* **TASK GOAL**
The listing below contains a span that opens with the line containing "X13899997Y8924998D03*" and closes with the line containing "Y11999998D03*". Return that span exactly.
-*-*-
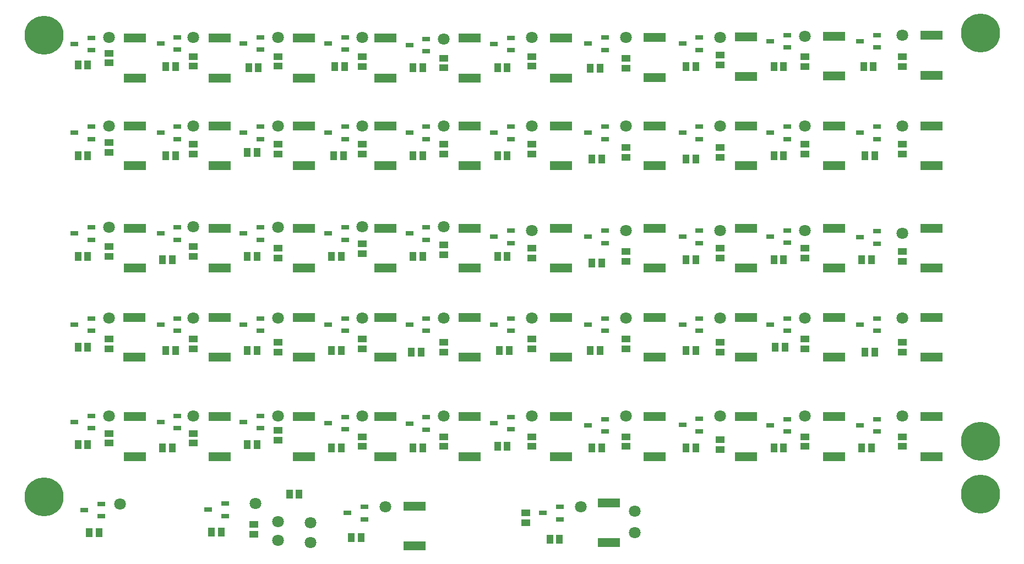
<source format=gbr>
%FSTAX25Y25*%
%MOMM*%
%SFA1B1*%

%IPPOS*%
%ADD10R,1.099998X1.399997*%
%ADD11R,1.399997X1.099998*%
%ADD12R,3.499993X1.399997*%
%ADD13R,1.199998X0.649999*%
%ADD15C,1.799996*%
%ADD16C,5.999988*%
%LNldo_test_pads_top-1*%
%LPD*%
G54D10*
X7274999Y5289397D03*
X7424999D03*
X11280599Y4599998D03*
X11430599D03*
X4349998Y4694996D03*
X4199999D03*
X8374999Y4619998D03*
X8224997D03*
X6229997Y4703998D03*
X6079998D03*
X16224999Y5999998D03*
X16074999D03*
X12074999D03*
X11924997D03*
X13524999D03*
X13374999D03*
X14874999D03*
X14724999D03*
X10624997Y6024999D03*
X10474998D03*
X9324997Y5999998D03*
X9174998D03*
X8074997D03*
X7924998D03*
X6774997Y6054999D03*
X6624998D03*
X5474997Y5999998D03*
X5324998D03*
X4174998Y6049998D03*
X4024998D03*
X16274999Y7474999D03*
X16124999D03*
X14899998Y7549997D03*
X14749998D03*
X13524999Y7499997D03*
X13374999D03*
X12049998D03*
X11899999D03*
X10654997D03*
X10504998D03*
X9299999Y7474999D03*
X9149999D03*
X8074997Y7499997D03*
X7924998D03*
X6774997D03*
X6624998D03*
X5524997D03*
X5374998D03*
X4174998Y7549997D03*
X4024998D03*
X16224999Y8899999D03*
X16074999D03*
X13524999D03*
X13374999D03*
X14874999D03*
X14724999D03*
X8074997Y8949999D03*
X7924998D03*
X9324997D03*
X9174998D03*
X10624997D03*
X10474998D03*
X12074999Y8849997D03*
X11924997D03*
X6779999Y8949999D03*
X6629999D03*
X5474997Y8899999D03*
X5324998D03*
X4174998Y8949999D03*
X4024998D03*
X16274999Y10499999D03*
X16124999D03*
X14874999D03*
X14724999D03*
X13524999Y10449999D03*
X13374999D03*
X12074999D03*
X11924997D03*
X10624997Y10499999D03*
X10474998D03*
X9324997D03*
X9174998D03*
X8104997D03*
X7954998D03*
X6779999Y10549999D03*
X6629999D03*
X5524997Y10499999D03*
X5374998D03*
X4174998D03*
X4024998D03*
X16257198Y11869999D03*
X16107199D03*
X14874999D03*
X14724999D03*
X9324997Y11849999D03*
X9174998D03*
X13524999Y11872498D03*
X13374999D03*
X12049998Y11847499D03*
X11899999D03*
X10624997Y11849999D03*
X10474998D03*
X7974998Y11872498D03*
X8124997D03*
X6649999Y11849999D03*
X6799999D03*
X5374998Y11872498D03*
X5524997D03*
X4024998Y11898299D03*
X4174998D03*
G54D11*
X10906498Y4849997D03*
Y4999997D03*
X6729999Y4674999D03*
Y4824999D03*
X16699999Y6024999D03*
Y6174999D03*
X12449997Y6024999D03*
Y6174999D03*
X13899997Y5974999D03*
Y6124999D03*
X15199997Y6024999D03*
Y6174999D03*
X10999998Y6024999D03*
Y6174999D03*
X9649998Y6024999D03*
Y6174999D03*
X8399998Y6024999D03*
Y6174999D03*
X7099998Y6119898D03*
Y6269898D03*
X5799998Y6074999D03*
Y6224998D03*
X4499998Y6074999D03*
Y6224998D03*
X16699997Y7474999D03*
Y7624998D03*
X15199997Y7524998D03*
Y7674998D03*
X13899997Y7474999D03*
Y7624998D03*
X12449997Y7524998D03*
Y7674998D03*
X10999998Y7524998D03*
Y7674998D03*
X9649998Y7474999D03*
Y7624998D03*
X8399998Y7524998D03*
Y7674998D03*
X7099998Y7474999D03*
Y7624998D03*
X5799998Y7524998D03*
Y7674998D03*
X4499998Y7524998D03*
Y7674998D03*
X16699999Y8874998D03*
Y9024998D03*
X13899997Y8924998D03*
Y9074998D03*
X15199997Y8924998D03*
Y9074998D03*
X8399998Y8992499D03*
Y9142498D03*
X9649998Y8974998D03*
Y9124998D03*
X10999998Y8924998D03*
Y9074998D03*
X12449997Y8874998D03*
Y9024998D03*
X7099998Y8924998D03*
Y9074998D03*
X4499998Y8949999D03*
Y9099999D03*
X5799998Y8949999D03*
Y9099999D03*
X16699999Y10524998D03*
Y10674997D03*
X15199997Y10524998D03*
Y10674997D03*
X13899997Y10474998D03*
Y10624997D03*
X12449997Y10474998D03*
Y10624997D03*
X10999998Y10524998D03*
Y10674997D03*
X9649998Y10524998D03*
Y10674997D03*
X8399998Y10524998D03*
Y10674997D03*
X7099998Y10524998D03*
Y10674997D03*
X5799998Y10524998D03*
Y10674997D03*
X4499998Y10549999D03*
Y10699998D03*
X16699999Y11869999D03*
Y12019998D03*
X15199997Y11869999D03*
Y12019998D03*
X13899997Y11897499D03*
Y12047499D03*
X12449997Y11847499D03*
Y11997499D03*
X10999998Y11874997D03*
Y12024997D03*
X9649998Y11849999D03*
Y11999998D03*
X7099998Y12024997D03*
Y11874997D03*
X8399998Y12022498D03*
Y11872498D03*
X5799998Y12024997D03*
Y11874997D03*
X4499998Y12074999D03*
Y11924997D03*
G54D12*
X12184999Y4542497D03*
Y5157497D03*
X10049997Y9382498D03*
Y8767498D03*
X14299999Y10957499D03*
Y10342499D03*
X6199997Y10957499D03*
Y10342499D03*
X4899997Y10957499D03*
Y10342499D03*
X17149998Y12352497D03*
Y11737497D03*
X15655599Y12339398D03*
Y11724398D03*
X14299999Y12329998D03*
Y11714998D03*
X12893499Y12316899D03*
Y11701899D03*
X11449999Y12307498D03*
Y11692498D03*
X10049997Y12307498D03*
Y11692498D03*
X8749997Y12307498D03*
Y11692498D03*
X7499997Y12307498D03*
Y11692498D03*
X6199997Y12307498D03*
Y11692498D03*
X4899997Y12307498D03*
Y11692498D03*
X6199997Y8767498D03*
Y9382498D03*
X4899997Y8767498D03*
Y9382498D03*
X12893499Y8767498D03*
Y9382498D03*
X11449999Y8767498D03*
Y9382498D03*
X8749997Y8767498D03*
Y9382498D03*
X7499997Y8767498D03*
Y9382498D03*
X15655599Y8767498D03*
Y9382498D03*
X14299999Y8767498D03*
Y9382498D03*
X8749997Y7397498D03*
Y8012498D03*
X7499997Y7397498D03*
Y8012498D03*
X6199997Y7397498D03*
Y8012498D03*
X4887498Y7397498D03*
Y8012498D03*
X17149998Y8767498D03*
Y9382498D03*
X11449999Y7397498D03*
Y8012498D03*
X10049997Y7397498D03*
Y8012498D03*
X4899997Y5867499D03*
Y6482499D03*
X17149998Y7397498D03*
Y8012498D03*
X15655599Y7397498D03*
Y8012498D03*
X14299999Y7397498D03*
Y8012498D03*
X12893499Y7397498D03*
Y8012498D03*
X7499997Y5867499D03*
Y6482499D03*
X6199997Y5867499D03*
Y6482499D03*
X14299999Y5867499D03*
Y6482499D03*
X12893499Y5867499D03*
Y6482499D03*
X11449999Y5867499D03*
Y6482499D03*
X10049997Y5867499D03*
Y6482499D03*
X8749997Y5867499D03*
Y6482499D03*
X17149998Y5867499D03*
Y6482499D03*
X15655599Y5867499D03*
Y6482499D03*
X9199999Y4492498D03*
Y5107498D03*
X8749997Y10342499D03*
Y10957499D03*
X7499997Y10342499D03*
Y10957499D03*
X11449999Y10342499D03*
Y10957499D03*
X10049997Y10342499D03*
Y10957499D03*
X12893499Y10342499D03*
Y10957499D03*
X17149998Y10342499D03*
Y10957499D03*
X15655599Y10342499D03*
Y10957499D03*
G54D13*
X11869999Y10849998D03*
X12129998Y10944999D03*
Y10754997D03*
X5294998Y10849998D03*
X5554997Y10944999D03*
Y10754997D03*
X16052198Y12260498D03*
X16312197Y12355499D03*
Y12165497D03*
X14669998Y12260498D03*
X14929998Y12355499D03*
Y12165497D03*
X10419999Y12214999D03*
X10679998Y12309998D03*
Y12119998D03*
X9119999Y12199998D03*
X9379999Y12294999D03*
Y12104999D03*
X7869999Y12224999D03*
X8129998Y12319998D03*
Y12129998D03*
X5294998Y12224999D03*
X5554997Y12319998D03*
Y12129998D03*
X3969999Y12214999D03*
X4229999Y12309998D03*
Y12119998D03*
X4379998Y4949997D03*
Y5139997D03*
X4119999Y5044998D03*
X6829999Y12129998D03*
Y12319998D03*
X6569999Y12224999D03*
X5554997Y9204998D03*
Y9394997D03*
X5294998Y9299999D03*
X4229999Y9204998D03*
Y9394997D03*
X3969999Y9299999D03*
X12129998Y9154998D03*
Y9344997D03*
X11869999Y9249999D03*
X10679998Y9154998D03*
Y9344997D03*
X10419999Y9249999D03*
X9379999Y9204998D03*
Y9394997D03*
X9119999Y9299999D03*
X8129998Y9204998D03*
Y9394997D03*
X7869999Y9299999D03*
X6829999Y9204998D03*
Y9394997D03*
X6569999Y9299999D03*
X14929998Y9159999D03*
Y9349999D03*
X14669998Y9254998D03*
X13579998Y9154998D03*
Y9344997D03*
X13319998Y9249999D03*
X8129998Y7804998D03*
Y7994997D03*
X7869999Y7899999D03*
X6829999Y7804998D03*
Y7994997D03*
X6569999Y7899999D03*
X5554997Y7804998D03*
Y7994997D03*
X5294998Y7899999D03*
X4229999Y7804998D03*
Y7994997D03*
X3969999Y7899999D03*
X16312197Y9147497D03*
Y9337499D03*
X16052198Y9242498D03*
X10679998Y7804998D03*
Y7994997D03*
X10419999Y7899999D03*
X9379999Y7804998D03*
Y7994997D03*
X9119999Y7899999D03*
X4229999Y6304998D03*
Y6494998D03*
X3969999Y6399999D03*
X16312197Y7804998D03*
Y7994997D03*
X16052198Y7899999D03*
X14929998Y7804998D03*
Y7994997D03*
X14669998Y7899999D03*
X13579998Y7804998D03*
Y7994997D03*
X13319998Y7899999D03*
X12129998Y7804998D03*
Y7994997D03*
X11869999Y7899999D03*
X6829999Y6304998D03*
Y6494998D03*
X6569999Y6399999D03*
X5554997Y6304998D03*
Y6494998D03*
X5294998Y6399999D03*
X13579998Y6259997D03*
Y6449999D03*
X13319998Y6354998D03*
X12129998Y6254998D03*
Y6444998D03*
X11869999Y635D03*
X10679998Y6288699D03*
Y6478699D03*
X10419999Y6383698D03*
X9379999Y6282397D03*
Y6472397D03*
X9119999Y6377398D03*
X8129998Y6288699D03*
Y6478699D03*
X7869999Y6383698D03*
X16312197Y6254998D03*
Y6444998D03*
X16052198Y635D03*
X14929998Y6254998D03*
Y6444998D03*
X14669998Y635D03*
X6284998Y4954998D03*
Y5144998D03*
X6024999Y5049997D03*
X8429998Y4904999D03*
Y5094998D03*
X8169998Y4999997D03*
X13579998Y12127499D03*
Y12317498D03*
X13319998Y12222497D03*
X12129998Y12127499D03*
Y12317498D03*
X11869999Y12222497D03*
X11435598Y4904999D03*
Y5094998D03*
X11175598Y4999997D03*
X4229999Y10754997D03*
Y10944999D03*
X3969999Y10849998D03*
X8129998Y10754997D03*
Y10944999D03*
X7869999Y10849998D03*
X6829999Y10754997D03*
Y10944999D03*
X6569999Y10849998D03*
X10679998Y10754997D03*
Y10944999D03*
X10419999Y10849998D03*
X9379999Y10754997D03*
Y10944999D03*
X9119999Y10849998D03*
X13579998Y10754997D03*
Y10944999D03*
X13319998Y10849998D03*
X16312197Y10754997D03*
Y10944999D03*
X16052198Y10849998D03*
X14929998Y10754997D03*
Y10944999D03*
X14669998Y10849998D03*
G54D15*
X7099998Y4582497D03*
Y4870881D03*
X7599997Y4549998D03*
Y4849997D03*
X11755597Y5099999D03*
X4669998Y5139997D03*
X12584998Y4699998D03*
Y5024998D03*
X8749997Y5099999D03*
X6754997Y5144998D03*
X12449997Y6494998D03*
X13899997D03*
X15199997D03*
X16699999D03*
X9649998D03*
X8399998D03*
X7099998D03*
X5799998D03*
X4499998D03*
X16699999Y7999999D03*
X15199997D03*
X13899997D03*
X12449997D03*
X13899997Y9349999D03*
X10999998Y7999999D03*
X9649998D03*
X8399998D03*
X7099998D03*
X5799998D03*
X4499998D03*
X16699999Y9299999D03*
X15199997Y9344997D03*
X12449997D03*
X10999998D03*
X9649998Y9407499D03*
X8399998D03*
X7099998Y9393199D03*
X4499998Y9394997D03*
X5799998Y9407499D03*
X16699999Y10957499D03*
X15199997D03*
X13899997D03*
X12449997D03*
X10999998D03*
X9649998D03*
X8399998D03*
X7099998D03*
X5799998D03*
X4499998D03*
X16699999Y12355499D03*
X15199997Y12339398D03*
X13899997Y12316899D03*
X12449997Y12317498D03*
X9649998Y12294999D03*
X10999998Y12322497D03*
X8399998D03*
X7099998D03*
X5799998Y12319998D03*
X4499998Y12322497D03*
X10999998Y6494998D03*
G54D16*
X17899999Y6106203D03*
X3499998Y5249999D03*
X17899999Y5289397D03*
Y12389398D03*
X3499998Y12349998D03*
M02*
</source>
-*-*-
* **OUTPUT BELOW**
X13899997Y8924998D03*
Y9074998D03*
X15199997Y8924998D03*
Y9074998D03*
X8399998Y8992499D03*
Y9142498D03*
X9649998Y8974998D03*
Y9124998D03*
X10999998Y8924998D03*
Y9074998D03*
X12449997Y8874998D03*
Y9024998D03*
X7099998Y8924998D03*
Y9074998D03*
X4499998Y8949999D03*
Y9099999D03*
X5799998Y8949999D03*
Y9099999D03*
X16699999Y10524998D03*
Y10674997D03*
X15199997Y10524998D03*
Y10674997D03*
X13899997Y10474998D03*
Y10624997D03*
X12449997Y10474998D03*
Y10624997D03*
X10999998Y10524998D03*
Y10674997D03*
X9649998Y10524998D03*
Y10674997D03*
X8399998Y10524998D03*
Y10674997D03*
X7099998Y10524998D03*
Y10674997D03*
X5799998Y10524998D03*
Y10674997D03*
X4499998Y10549999D03*
Y10699998D03*
X16699999Y11869999D03*
Y12019998D03*
X15199997Y11869999D03*
Y12019998D03*
X13899997Y11897499D03*
Y12047499D03*
X12449997Y11847499D03*
Y11997499D03*
X10999998Y11874997D03*
Y12024997D03*
X9649998Y11849999D03*
Y11999998D03*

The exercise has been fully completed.